- [Assignment]: What is needed is an exact reproduction of the lines in the records below, starting at the line with "Arcángel beachten Sie" and ending at the line with "可转让公司可过户...", both included, and nothing else; pictures stay out.

Data records:
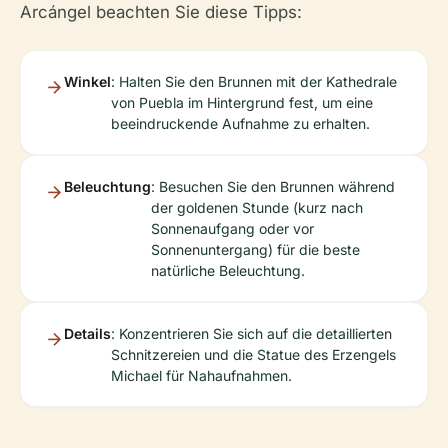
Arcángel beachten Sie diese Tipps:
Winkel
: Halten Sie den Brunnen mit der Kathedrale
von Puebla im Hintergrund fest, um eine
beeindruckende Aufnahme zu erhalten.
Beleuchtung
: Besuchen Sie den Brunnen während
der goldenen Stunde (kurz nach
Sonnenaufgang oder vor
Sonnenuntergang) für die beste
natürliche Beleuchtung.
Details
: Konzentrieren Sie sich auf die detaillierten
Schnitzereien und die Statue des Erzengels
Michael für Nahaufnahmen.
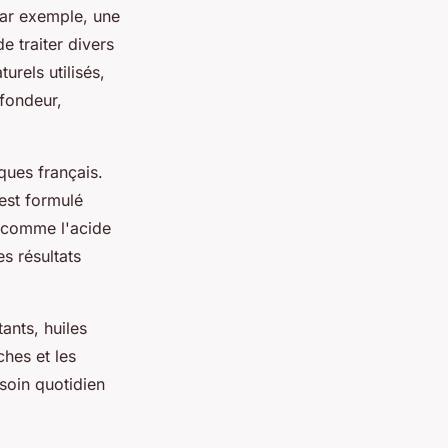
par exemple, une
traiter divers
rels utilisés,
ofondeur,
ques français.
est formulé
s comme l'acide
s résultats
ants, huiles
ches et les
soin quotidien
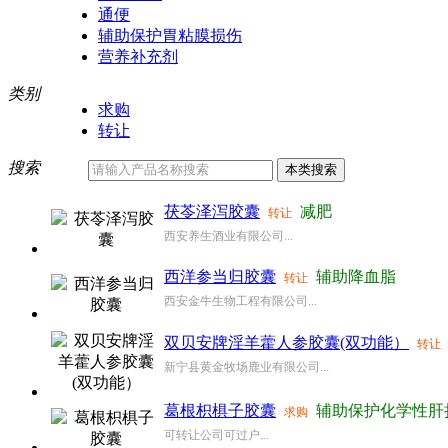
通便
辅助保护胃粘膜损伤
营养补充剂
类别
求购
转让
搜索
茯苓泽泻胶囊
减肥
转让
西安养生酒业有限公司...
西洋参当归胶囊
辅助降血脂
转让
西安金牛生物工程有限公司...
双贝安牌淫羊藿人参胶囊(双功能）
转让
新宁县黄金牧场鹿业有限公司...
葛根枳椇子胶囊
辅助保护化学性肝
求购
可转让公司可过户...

==

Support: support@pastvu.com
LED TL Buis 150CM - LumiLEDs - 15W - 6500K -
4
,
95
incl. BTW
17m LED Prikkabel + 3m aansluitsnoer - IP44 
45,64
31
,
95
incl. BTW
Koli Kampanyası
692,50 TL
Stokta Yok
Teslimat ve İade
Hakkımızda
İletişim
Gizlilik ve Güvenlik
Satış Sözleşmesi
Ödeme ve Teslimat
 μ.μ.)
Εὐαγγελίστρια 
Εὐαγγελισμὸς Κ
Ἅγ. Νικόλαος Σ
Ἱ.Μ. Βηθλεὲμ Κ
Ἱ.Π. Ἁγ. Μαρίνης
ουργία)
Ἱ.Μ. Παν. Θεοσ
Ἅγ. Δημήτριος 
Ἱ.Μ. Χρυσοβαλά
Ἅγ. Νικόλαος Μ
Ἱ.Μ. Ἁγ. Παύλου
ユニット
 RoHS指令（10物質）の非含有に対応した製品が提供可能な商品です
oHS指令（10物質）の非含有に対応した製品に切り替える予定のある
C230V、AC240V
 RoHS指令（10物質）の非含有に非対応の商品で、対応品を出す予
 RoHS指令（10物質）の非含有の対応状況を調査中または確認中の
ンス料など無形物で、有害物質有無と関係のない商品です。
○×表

- [Response for this exercise]:
Arcángel beachten Sie diese Tipps:
Winkel
: Halten Sie den Brunnen mit der Kathedrale
von Puebla im Hintergrund fest, um eine
beeindruckende Aufnahme zu erhalten.
Beleuchtung
: Besuchen Sie den Brunnen während
der goldenen Stunde (kurz nach
Sonnenaufgang oder vor
Sonnenuntergang) für die beste
natürliche Beleuchtung.
Details
: Konzentrieren Sie sich auf die detaillierten
Schnitzereien und die Statue des Erzengels
Michael für Nahaufnahmen.
par exemple, une
traiter divers
rels utilisés,
ofondeur,
ques français.
est formulé
s comme l'acide
s résultats
ants, huiles
ches et les
soin quotidien
通便
辅助保护胃粘膜损伤
营养补充剂
类别
求购
转让
搜索
茯苓泽泻胶囊
减肥
转让
西安养生酒业有限公司...
西洋参当归胶囊
辅助降血脂
转让
西安金牛生物工程有限公司...
双贝安牌淫羊藿人参胶囊(双功能）
转让
新宁县黄金牧场鹿业有限公司...
葛根枳椇子胶囊
辅助保护化学性肝
求购
可转让公司可过户...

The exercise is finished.